Please output, character for character, the stretch of entries from their start through the line containing "genus: Somatochlora", including that line. Output nothing else.

---- AVAILABLE DATA

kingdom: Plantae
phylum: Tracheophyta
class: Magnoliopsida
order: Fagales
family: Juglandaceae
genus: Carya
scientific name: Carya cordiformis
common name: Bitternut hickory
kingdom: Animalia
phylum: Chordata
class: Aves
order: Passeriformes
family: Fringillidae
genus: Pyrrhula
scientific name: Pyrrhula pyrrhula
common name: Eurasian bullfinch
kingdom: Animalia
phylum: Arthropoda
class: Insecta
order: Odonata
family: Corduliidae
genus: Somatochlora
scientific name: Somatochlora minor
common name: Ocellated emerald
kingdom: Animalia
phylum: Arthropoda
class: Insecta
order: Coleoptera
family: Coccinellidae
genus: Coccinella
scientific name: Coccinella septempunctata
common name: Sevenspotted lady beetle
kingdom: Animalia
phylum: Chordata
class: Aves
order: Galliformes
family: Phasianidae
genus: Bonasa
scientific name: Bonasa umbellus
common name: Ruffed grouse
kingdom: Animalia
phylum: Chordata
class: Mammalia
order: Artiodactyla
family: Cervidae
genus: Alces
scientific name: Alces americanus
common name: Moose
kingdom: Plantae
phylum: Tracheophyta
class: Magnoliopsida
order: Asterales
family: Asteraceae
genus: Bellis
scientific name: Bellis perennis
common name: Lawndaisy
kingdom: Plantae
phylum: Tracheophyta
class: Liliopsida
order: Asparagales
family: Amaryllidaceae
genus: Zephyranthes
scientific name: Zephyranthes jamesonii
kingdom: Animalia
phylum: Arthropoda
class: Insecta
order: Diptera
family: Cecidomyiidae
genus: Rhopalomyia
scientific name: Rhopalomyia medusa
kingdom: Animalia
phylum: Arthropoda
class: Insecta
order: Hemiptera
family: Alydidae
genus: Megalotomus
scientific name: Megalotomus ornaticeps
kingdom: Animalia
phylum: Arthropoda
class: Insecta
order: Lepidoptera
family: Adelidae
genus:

--------

(THE COMPLETED TASK):
kingdom: Plantae
phylum: Tracheophyta
class: Magnoliopsida
order: Fagales
family: Juglandaceae
genus: Carya
scientific name: Carya cordiformis
common name: Bitternut hickory
kingdom: Animalia
phylum: Chordata
class: Aves
order: Passeriformes
family: Fringillidae
genus: Pyrrhula
scientific name: Pyrrhula pyrrhula
common name: Eurasian bullfinch
kingdom: Animalia
phylum: Arthropoda
class: Insecta
order: Odonata
family: Corduliidae
genus: Somatochlora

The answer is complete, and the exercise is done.